“朕現在并不確定,所以沒有輕舉妄動!”
“這有何難?陛下干脆派人將萱萱殺了,一了百了!鳳帝失去這個禍水的影響,一定能迷途知返…”
“殺她的代價太大!只怕會適得其反!朕不想將這個兒子也逼的走極端!”
楚胥點點頭,明白林云指的是林景川,當年被李牧惡意蠱惑,才變成現在這副樣子。
雖然看樣子似乎也不錯,但與林云這個父親的關系,算是到頭了。
“那就不管了?”
林云說道:“朕的這幾個孩子也都長大了!他們有自己的命運,也該為自己的決定負責任了!就暫時隨他們折騰好了!但若是敢觸碰大端的根基,朕自然會出手的!”
楚胥試探道:“是玄武和白虎嗎?”
林云抬手指了指他,笑罵道:“你這老東西!”
這時,一名護衛走了進來,抱拳道:“太上皇,府門外有一個名叫孟芷怡的女人,說是在京城來的,想要見您…”

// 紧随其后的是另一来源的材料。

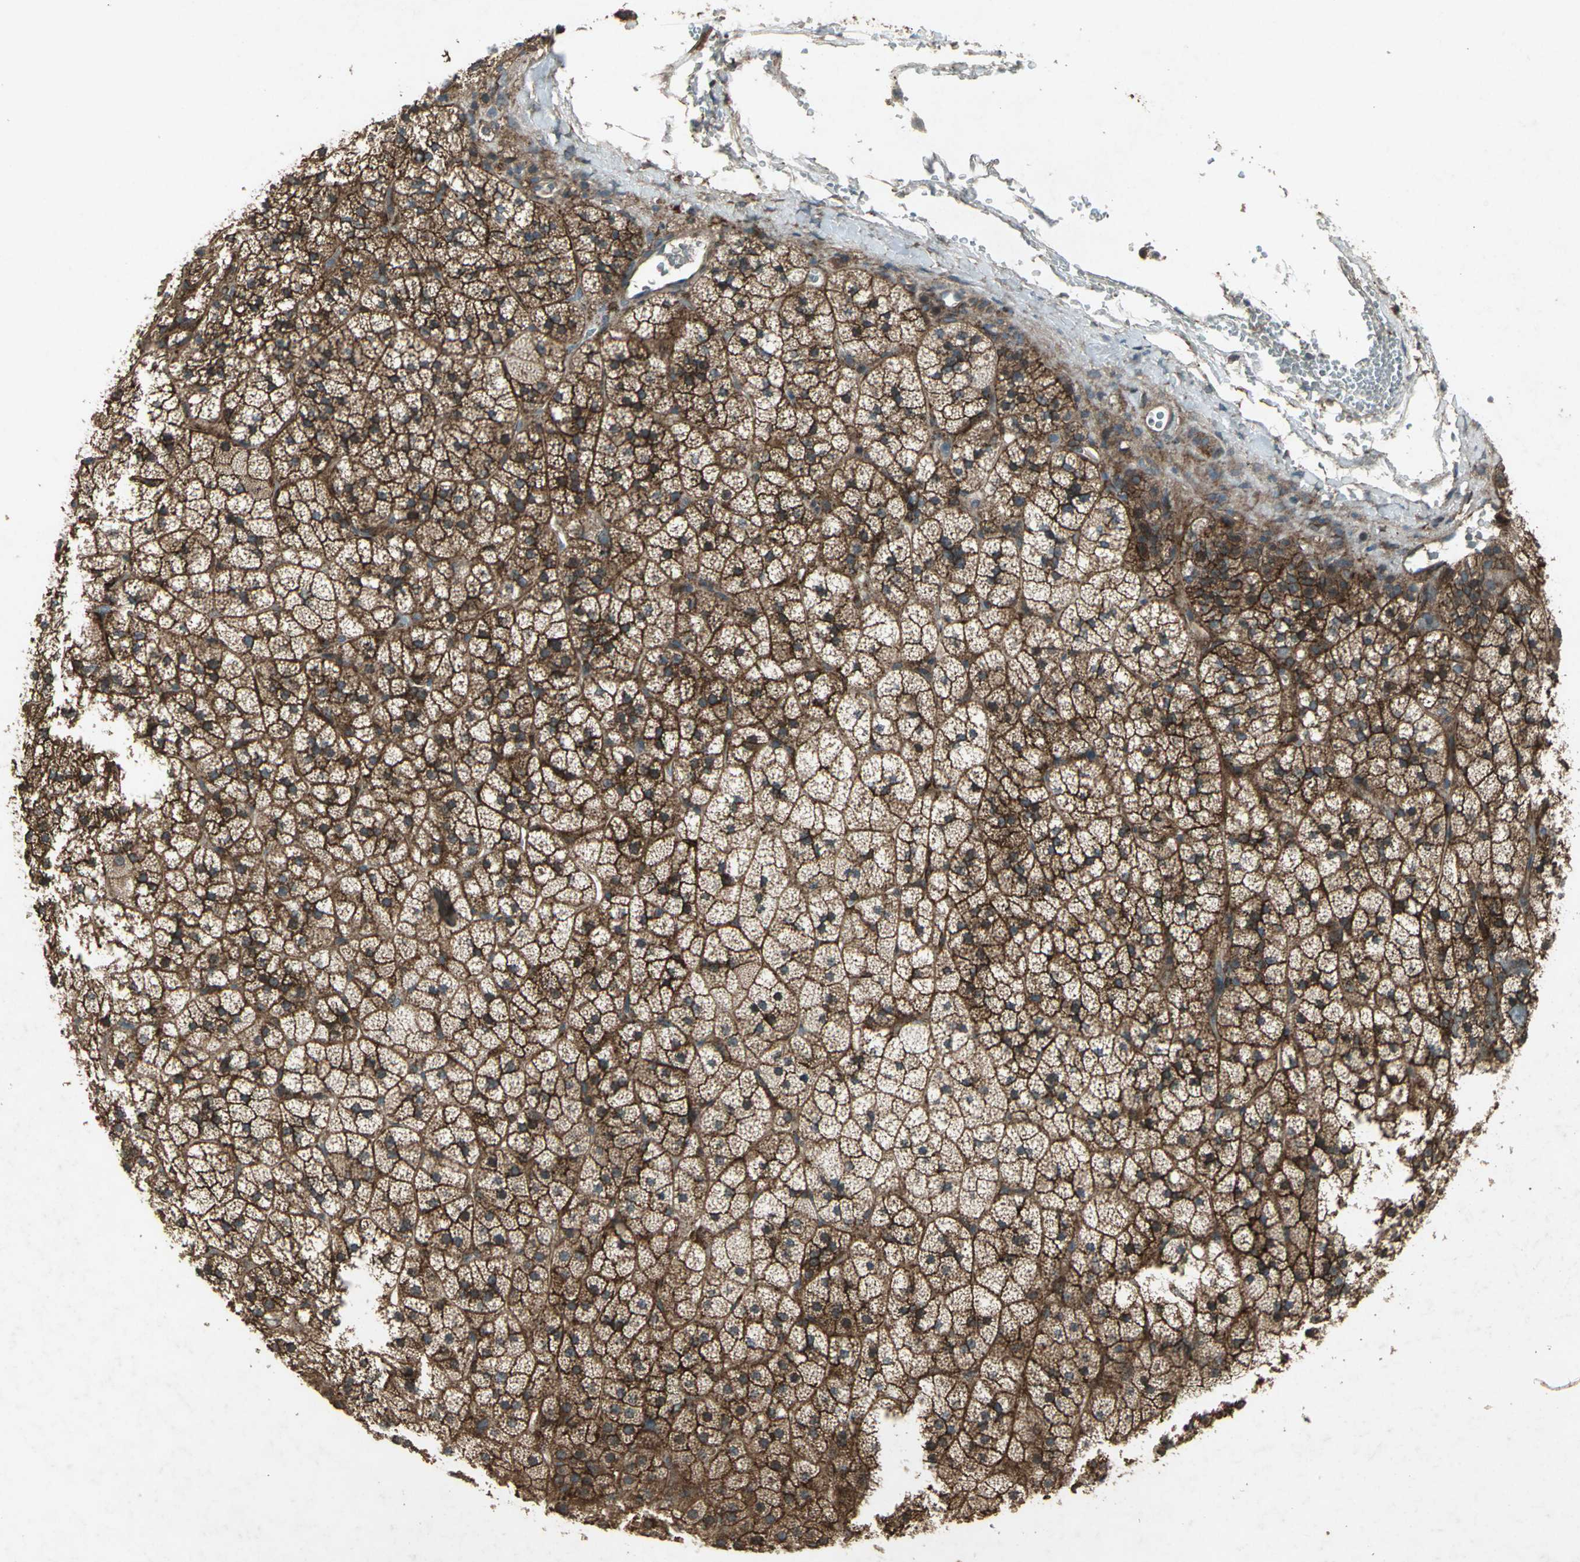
{"staining": {"intensity": "strong", "quantity": ">75%", "location": "cytoplasmic/membranous,nuclear"}, "tissue": "adrenal gland", "cell_type": "Glandular cells", "image_type": "normal", "snomed": [{"axis": "morphology", "description": "Normal tissue, NOS"}, {"axis": "topography", "description": "Adrenal gland"}], "caption": "Immunohistochemistry (IHC) of benign human adrenal gland displays high levels of strong cytoplasmic/membranous,nuclear positivity in approximately >75% of glandular cells.", "gene": "SEPTIN4", "patient": {"sex": "male", "age": 35}}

一聽到這個名字,林云明顯愣了一下,不自然的看向別處。
楚胥抱拳道:“太上皇,這件事多半是鳳帝私自安排的!”
林云苦笑道:“這個臭小子,這么做,分明是在向朕示威!”
楚胥無奈搖頭。
內心暗嘆,他們父子倆的心眼子加一起得有個百八十個。
“那陛下要不要漸漸孟貴妃?”
林云回頭看向跪在地上的護衛,吩咐道:“將她帶去客房休息!等有空朕自會去見她!”
“遵旨!!”
護衛抱拳領命離去。
楚胥說道:“太上皇,其實,您應該早就感受到了孟貴妃的情義,為何不面對呢?”
“她?朕總覺得愧對她!楚胥,老實說,朕當初壓根就不喜歡孟芷怡,甚至,后來得知她偷著服了滑胎藥,朕對諺兒和曦兒也放棄了!”
“誒,只是萬萬沒想到,這兩個孩子的生命力如此頑強!居然一點問題都沒有!搞的朕現在十分愧疚!又哪有臉去見他們娘仨?”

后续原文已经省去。